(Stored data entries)
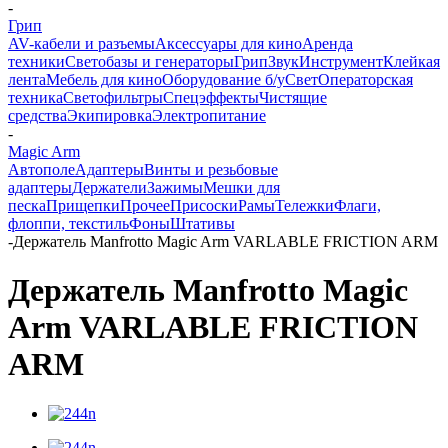
-
Грип
AV-кабели и разъемы
Аксессуары для кино
Аренда
техники
Светобазы и генераторы
Грип
Звук
Инструмент
Клейкая
лента
Мебель для кино
Оборудование б/у
Свет
Операторская
техника
Светофильтры
Спецэффекты
Чистящие
средства
Экипировка
Электропитание
-
Magic Arm
Автополе
Адаптеры
Винты и резьбовые
адаптеры
Держатели
Зажимы
Мешки для
песка
Прищепки
Прочее
Присоски
Рамы
Тележки
Флаги,
флоппи, текстиль
Фоны
Штативы
-
Держатель Manfrotto Magic Arm VARLABLE FRICTION ARM
Держатель Manfrotto Magic
Arm VARLABLE FRICTION
ARM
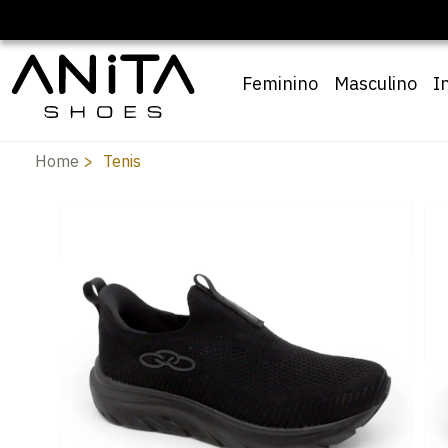
Feminino
Masculino
I
Home
Tenis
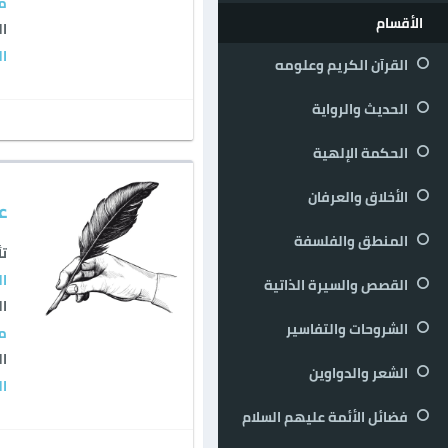
م
الأقسام
ال
ال
القرآن الكريم وعلومه
الحديث والرواية
الحكمة الإلهية
الأخلاق والعرفان
عل
المنطق والفلسفة
تأ
ال
القصص والسيرة الذاتية
ال
الشروحات والتفاسير
م
ال
الشعر والدواوين
ال
فضائل الأئمة عليهم السلام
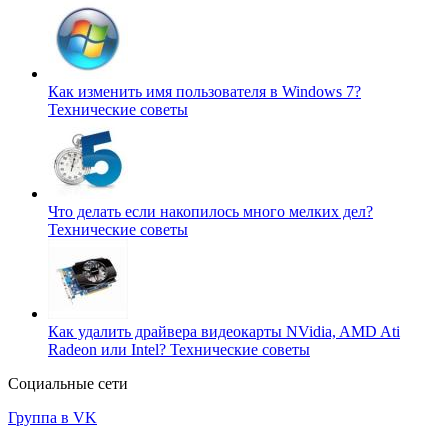
Как изменить имя пользователя в Windows 7?
Технические советы
Что делать если накопилось много мелких дел?
Технические советы
Как удалить драйвера видеокарты NVidia, AMD Ati
Radeon или Intel?
Технические советы
Социальные сети
Группа в VK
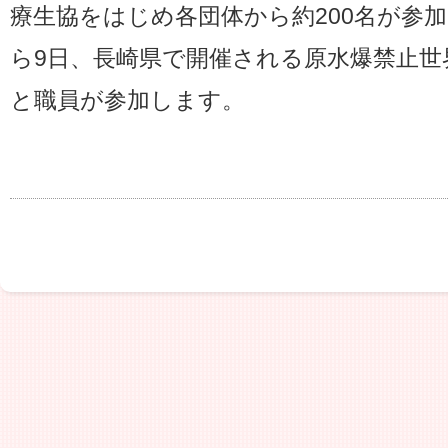
療生協をはじめ各団体から約200名が参加
ら9日、長崎県で開催される原水爆禁止世
と職員が参加します。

### WHAT THE TASK REQUIRES
Rewrite the rows from the line containing "Как изменить имя пользователя в Windows 7?" through the last row, inclusive, replacing "Технические советы" with "Полезные советы" and changing nothing else. Leave the picture markers out of your answer.

### ANSWER SECTION
Как изменить имя пользователя в Windows 7?
Полезные советы
Что делать если накопилось много мелких дел?
Полезные советы
Как удалить драйвера видеокарты NVidia, AMD Ati
Radeon или Intel?
Полезные советы
Социальные сети
Группа в VK
療生協をはじめ各団体から約200名が参加
ら9日、長崎県で開催される原水爆禁止世
と職員が参加します。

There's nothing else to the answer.